Здесь оказалось не роскошнее и не уютнее, чем в отведенных курсантам покоях, может, коридоры лишь чуть шире, светильники чуть изящнее, ковры чуть пышнее. Слуги, попадавшиеся то тут, то там, двигались беззвучно, будто тени, и двери всех комнат были плотно затворены – вот и все отличие. Сперва Кайндел сопровождали четверо бойцов, потом остались только двое, и они остановились перед входом в башню. В сопровождении офицера, отправленного за нею, девушка поднялась на два этажа по широкой винтовой лестнице, и здесь сопровождающий безмолвно указал ей на дверь.
Она постучалась. Подождала. Постучала еще раз.
Правитель сам открыл ей дверь и посмотрел на нее вопросительно. Отшагнул с прохода, сделал жест рукой.
– Как я поняла, у вас не принято стучаться, перед тем как войти, – предположила девушка, делая шаг в комнату.
Это была комната, устланная шкурами животных.
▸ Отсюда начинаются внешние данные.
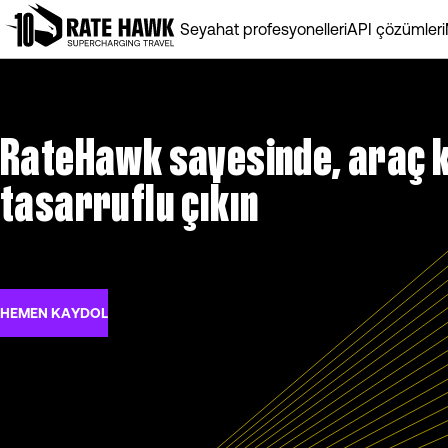
Seyahat profesyonelleri
API çözümleri
RateHawk sayesinde, araç 
tasarruflu çıkın
HEMEN KAYDOL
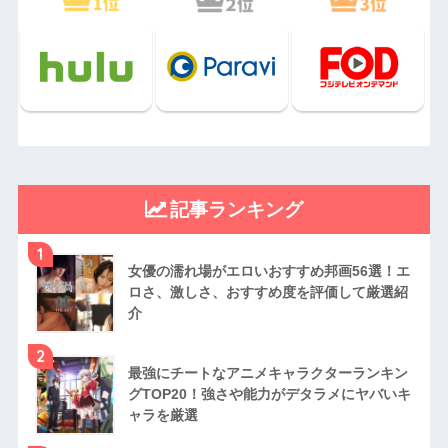
記事ランキング
1
女優の濡れ場がエロいおすすめ邦画56選！エ
ロさ、激しさ、おすすめ度を評価して厳選紹
介
2
最強にチートなアニメキャラクターランキン
グTOP20！強さや能力がデタラメにヤバいキ
ャラを厳選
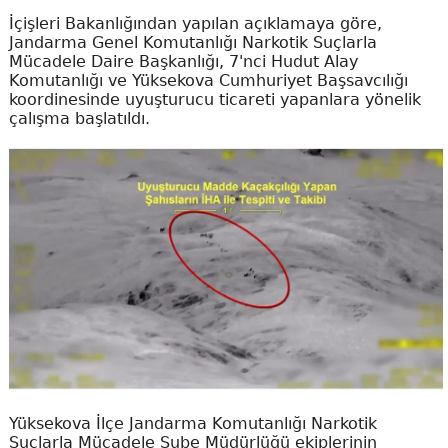
İçişleri Bakanlığından yapılan açıklamaya göre,
Jandarma Genel Komutanlığı Narkotik Suçlarla
Mücadele Daire Başkanlığı, 7'nci Hudut Alay
Komutanlığı ve Yüksekova Cumhuriyet Başsavcılığı
koordinesinde uyuşturucu ticareti yapanlara yönelik
çalışma başlatıldı.
Yüksekova İlçe Jandarma Komutanlığı Narkotik
Suçlarla Mücadele Şube Müdürlüğü ekiplerinin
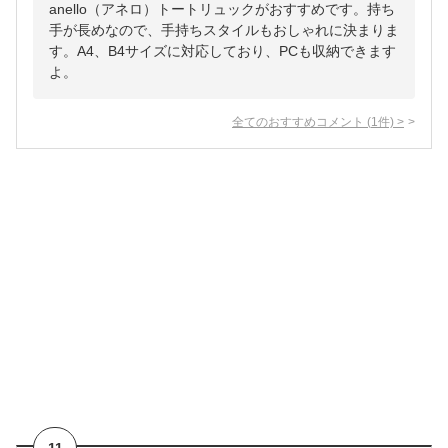
anello（アネロ）トートリュックがおすすめです。持ち
手が長めなので、手持ちスタイルもおしゃれに決まりま
す。A4、B4サイズに対応しており、PCも収納できます
よ。
全てのおすすめコメント
(
1
件)
>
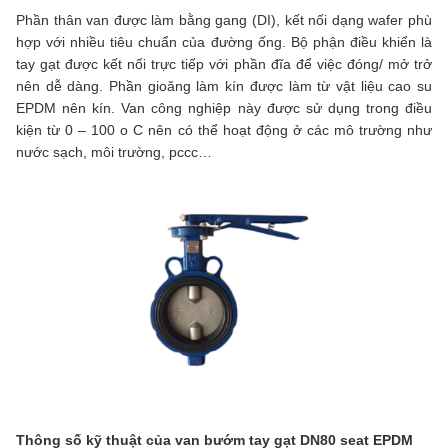
Phần thân van được làm bằng gang (DI), kết nối dạng wafer phù
hợp với nhiều tiêu chuẩn của đường ống. Bộ phận điều khiển là
tay gạt được kết nối trực tiếp với phần đĩa để việc đóng/ mở trở
nên dễ dàng. Phần gioăng làm kín được làm từ vật liệu cao su
EPDM nên kín. Van công nghiệp này được sử dụng trong điều
kiện từ 0 – 100 o C nên có thể hoạt động ở các mô trường như
nước sạch, môi trường, pccc…
Thông số kỹ thuật của van bướm tay gạt DN80 seat EPDM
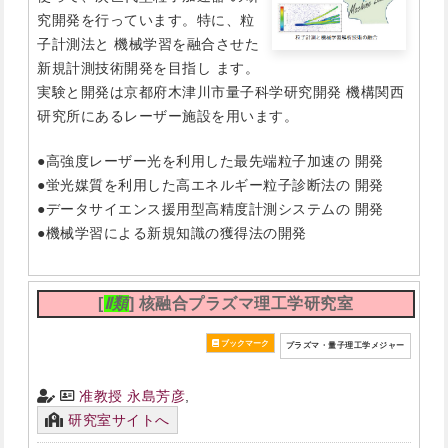
究開発を行っています。特に、粒
子計測法と 機械学習を融合させた
新規計測技術開発を目指し ます。
実験と開発は京都府木津川市量子科学研究開発 機構関西
研究所にあるレーザー施設を用います。
●高強度レーザー光を利用した最先端粒子加速の 開発
●蛍光媒質を利用した高エネルギー粒子診断法の 開発
●データサイエンス援用型高精度計測システムの 開発
●機械学習による新規知識の獲得法の開発
[
Ⅱ類
] 核融合プラズマ理工学研究室
プラズマ・量子理工学メジャー
准教授 永島芳彦
,
研究室サイトへ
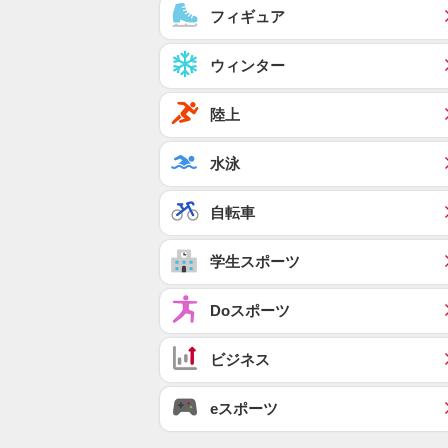
フィギュア
ウィンター
陸上
水泳
自転車
学生スポーツ
Doスポーツ
ビジネス
eスポーツ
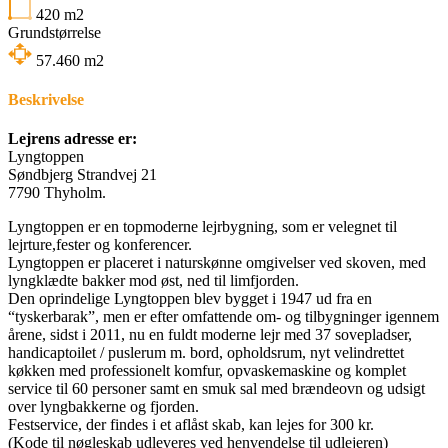
420
m2
Grundstørrelse
57.460
m2
Beskrivelse
Lejrens adresse er:
Lyngtoppen
Søndbjerg Strandvej 21
7790 Thyholm.
Lyngtoppen er en topmoderne lejrbygning, som er velegnet til
lejrture,fester og konferencer.
Lyngtoppen er placeret i naturskønne omgivelser ved skoven, med
lyngklædte bakker mod øst, ned til limfjorden.
Den oprindelige Lyngtoppen blev bygget i 1947 ud fra en
“tyskerbarak”, men er efter omfattende om- og tilbygninger igennem
årene, sidst i 2011, nu en fuldt moderne lejr med 37 sovepladser,
handicaptoilet / puslerum m. bord, opholdsrum, nyt velindrettet
køkken med professionelt komfur, opvaskemaskine og komplet
service til 60 personer samt en smuk sal med brændeovn og udsigt
over lyngbakkerne og fjorden.
Festservice, der findes i et aflåst skab, kan lejes for 300 kr.
(Kode til nøgleskab udleveres ved henvendelse til udlejeren)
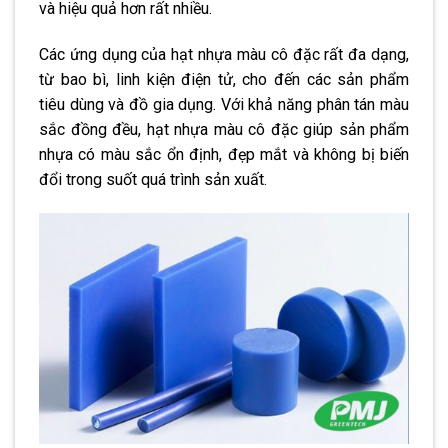
và hiệu quả hơn rất nhiều.
Các ứng dụng của hạt nhựa màu cô đặc rất đa dạng,
từ bao bì, linh kiện điện tử, cho đến các sản phẩm
tiêu dùng và đồ gia dụng. Với khả năng phân tán màu
sắc đồng đều, hạt nhựa màu cô đặc giúp sản phẩm
nhựa có màu sắc ổn định, đẹp mắt và không bị biến
đổi trong suốt quá trình sản xuất.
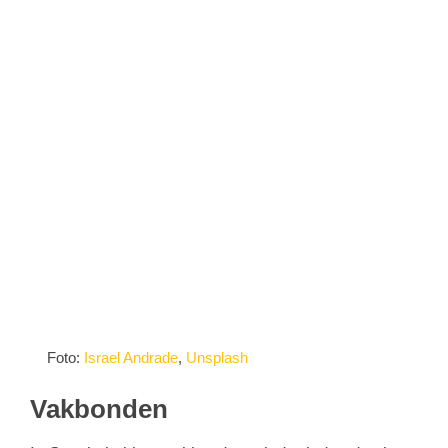
Foto:
Israel Andrade
,
Unsplash
Vakbonden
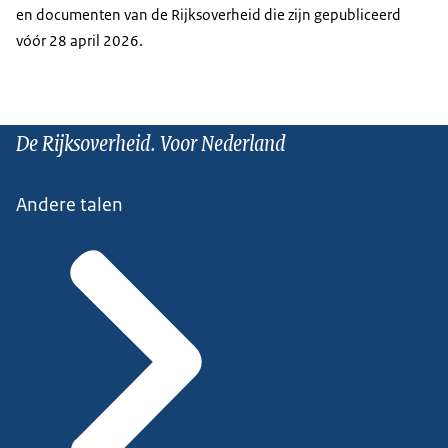
en documenten van de Rijksoverheid die zijn gepubliceerd
vóór 28 april 2026.
De Rijksoverheid. Voor Nederland
Andere talen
Даже стены были отделаны шкурами, словно коврами, и потолок затянут ими же. Четыре полукруглых окна смотрели на заснеженные просторы перед замком, лес и поселение в двух километрах от стен. В камине, прикрытом вырезанным из дерева экраном, уютно потрескивало. Из мебели здесь имелся массивный стол, деревянное кресло, несколько изящных книжных этажерок, буквально ломившихся от свитков, папок, стопок листов бумаги и, естественно, книг, а также нечто напоминающее узкую софу. Именно туда она присела по жесту хозяина этого кабинета.
– У нас это не принято, – согласился Иедаван. Он говорил медленно и осторожно, будто пробирался по усыпанной колючками пустыне, выискивая путь босыми ногами. – Ты хочешь есть?
– Не откажусь.
Он поднял со стола бронзовый фигурный жезл и постучал им по тонкой коричневой трубе, на которую Кайндел сперва даже не обратила внимания. Та отозвалась неожиданно гулким звуком. Должно быть, нижний конец трубы спускался в комнату слуг, и поднимал их на уши не хуже, чем колокольчик, использовавшийся на Земле в богатых домах в девятнадцатом веке. То ли через трубу правитель передавал свои приказы способом, напоминающим азбуку Морзе, то ли его обслуга уже знала, в каких случаях, когда и зачем их вызывают, но появившийся в двери слуга нес поднос, уставленный мисочками и тарелочками, второй тащил местный кувшинообразный чайник, а третий приволок легкий столик. В мгновение ока его сервировали перед софой, после чего курсантка и правитель снова остались в комнате одни.